WHAT YOU WILL DO:
Would you write out every entry exactly, but without the pictures?

[Electronics engineering source data]
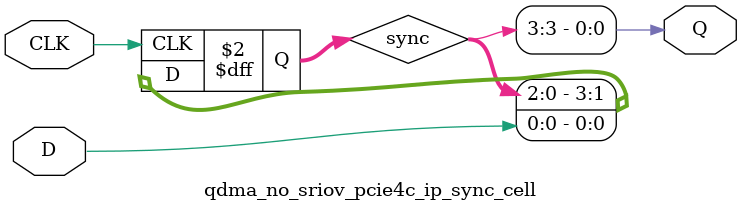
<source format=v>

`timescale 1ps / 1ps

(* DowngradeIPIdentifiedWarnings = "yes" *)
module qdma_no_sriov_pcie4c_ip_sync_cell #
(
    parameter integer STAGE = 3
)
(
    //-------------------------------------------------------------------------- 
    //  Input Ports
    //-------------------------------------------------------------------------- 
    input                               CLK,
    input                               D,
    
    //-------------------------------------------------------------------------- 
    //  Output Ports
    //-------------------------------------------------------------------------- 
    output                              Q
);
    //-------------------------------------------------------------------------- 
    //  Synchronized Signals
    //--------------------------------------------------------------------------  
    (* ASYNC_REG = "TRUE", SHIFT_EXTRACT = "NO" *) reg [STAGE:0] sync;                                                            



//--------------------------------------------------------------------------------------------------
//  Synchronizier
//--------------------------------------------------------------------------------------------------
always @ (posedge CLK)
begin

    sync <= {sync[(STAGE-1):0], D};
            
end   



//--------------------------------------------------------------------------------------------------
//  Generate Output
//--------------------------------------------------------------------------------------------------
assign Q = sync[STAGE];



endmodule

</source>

RESULT OF THIS EXERCISE:
<source format=v>

`timescale 1ps / 1ps

(* DowngradeIPIdentifiedWarnings = "yes" *)
module qdma_no_sriov_pcie4c_ip_sync_cell #
(
    parameter integer STAGE = 3
)
(
    //-------------------------------------------------------------------------- 
    //  Input Ports
    //-------------------------------------------------------------------------- 
    input                               CLK,
    input                               D,
    
    //-------------------------------------------------------------------------- 
    //  Output Ports
    //-------------------------------------------------------------------------- 
    output                              Q
);
    //-------------------------------------------------------------------------- 
    //  Synchronized Signals
    //--------------------------------------------------------------------------  
    (* ASYNC_REG = "TRUE", SHIFT_EXTRACT = "NO" *) reg [STAGE:0] sync;                                                            



//--------------------------------------------------------------------------------------------------
//  Synchronizier
//--------------------------------------------------------------------------------------------------
always @ (posedge CLK)
begin

    sync <= {sync[(STAGE-1):0], D};
            
end   



//--------------------------------------------------------------------------------------------------
//  Generate Output
//--------------------------------------------------------------------------------------------------
assign Q = sync[STAGE];



endmodule

</source>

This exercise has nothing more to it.